Many children with autism have unusually high numbers of synapses, or connections between neurons, particularly in the cortex, which may result from overgrowth and a disruption of neuronal pruning during childhood. Pruning and reshaping of neurons pares down the number of synapses in the brain while eliminating inappropriate synapses that lead to over-connectivity between brain regions, and possibly
inappropriate learning, behavior and seizures. David Sulzer and his colleagues at Columbia University hypothesize that autism-associated mutations in the tuberous sclerosis gene, TSC, can cause overconnectivity
when the target of TSC, the mTOR pathway, interferes with normal neuronal pruning.
Neuronal pruning largely occurs by the cell's breakdown of internal components, a process called macroautophagy.
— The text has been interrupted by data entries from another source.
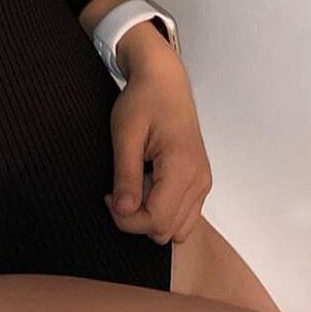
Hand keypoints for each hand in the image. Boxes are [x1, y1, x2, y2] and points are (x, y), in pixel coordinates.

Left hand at [102, 59, 212, 244]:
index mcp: (183, 169)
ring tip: (133, 185)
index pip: (156, 220)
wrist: (165, 81)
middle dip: (136, 219)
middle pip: (167, 230)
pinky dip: (162, 210)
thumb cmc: (143, 101)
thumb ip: (126, 175)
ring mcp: (203, 183)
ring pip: (177, 228)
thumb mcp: (125, 134)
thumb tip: (123, 211)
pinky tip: (146, 184)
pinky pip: (182, 214)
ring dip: (150, 216)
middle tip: (118, 190)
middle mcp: (200, 181)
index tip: (108, 195)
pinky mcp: (199, 182)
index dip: (126, 218)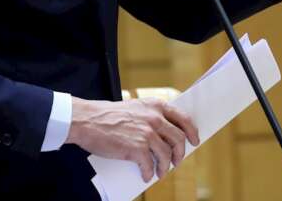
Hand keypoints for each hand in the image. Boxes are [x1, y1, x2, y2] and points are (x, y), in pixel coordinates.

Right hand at [66, 97, 199, 181]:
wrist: (86, 120)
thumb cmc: (107, 115)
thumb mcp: (134, 107)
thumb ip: (149, 116)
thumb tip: (164, 135)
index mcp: (155, 105)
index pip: (183, 118)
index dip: (191, 131)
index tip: (194, 141)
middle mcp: (154, 118)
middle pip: (178, 139)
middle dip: (179, 154)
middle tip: (176, 161)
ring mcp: (146, 133)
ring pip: (166, 155)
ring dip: (165, 167)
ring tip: (160, 172)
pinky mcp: (137, 148)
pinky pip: (149, 165)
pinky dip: (149, 173)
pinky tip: (146, 176)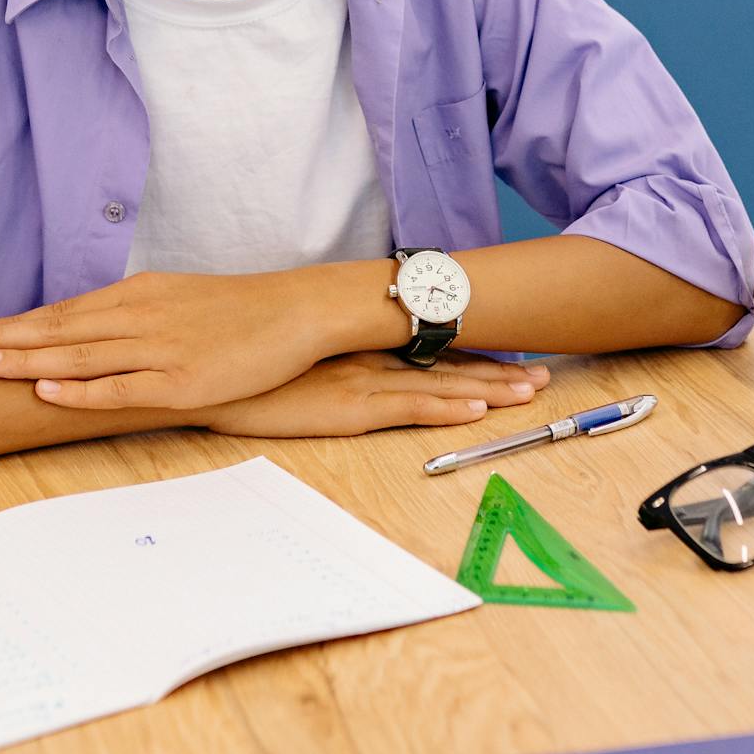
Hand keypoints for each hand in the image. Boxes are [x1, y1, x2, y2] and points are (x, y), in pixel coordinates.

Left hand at [0, 267, 360, 410]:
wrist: (295, 311)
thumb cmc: (234, 311)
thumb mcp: (173, 299)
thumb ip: (129, 315)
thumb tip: (83, 333)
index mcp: (135, 295)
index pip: (60, 311)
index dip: (11, 323)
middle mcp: (138, 316)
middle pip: (58, 328)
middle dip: (1, 338)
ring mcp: (159, 348)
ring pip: (80, 355)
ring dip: (27, 361)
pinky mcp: (183, 380)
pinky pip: (123, 387)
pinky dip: (82, 390)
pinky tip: (48, 393)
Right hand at [198, 351, 550, 437]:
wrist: (210, 375)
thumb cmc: (248, 370)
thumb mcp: (295, 358)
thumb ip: (326, 357)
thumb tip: (346, 362)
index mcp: (356, 345)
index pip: (425, 348)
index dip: (470, 352)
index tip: (508, 354)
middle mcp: (367, 357)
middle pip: (444, 363)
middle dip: (496, 369)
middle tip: (543, 375)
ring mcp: (360, 380)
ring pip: (438, 384)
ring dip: (488, 388)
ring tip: (531, 392)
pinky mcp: (349, 407)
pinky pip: (407, 408)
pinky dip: (445, 407)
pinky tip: (477, 408)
The mTOR pathway turns off macroautophagy, but macroautophagy can proceed
upon inhibition of mTOR by TSC proteins. The researchers hypothesize that autism-linked mutations in
TSC deregulate mTOR, allowing the pathway to inhibit macroautophagy in neurons, which could then
lead to neuronal overgrowth and over-connectivity.
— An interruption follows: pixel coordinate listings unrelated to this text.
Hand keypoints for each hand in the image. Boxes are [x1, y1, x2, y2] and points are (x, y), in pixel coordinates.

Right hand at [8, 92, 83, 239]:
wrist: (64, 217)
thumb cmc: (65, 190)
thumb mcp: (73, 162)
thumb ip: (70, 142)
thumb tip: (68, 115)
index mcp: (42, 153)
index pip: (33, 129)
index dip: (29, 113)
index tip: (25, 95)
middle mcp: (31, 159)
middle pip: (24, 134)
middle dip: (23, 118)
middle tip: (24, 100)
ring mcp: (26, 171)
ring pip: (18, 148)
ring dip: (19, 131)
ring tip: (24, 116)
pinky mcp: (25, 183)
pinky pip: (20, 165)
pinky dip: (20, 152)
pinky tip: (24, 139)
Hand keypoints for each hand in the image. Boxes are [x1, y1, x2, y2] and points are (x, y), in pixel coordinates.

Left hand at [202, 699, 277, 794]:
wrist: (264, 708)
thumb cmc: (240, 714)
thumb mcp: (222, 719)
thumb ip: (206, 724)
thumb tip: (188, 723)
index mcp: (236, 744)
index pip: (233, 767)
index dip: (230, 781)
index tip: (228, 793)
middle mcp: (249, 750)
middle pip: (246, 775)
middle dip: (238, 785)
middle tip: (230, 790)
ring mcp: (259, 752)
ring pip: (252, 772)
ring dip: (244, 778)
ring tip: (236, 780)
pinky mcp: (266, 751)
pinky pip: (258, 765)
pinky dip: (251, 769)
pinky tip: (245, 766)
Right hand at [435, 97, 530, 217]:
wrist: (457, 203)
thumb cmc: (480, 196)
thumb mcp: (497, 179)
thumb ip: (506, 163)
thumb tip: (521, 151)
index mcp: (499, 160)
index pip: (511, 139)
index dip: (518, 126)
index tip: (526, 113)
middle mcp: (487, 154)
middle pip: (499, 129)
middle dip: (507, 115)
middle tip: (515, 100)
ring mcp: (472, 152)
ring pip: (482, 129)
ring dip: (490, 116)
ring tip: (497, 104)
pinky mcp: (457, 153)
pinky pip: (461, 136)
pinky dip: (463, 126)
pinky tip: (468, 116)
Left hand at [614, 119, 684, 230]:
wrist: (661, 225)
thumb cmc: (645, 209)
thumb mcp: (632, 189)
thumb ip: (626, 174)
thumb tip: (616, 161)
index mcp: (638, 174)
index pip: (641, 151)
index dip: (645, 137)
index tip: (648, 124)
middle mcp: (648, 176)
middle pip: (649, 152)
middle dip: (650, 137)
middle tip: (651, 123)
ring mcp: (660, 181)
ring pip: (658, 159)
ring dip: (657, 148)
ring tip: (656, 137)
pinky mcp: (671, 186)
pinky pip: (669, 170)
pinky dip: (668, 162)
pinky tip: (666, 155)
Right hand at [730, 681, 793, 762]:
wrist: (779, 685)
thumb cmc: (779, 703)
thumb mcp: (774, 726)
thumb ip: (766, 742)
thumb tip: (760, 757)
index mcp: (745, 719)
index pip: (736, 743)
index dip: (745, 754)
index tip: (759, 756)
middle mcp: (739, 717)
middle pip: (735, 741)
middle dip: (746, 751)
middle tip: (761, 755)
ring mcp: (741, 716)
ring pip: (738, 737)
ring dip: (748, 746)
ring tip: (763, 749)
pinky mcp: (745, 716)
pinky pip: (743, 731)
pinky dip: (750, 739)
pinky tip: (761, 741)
To test this hypothesis, the researchers are studying macroautophagy in the synapses of mice deficient of
TSC, which should deregulate mTOR, and of mice deficient of macroautophagy genes, which should also prevent pruning. They plan to examine brain structures for atypical pruning or neuronal overgrowth in these
mice. They also plan to use these mice to determine whether deregulation of mTOR results in abnormal
increases in cortical synapses and neuronal activity. In parallel, the researchers also plan to investigate
whether the brains of individuals with autism show changes in synapses consistent with the effects detected
in the mutant mice.
The researchers further propose to test whether rapamycin, a drug that inhibits the mTOR protein, could
compensate for the loss of the TSC proteins in mice. If rapamycin can restore normal levels of macroautophagy
and synaptic pruning in TSC-deficient mice, perhaps a similar drug would be beneficial in individuals with
autism who have mutations in the mTOR-related pathways.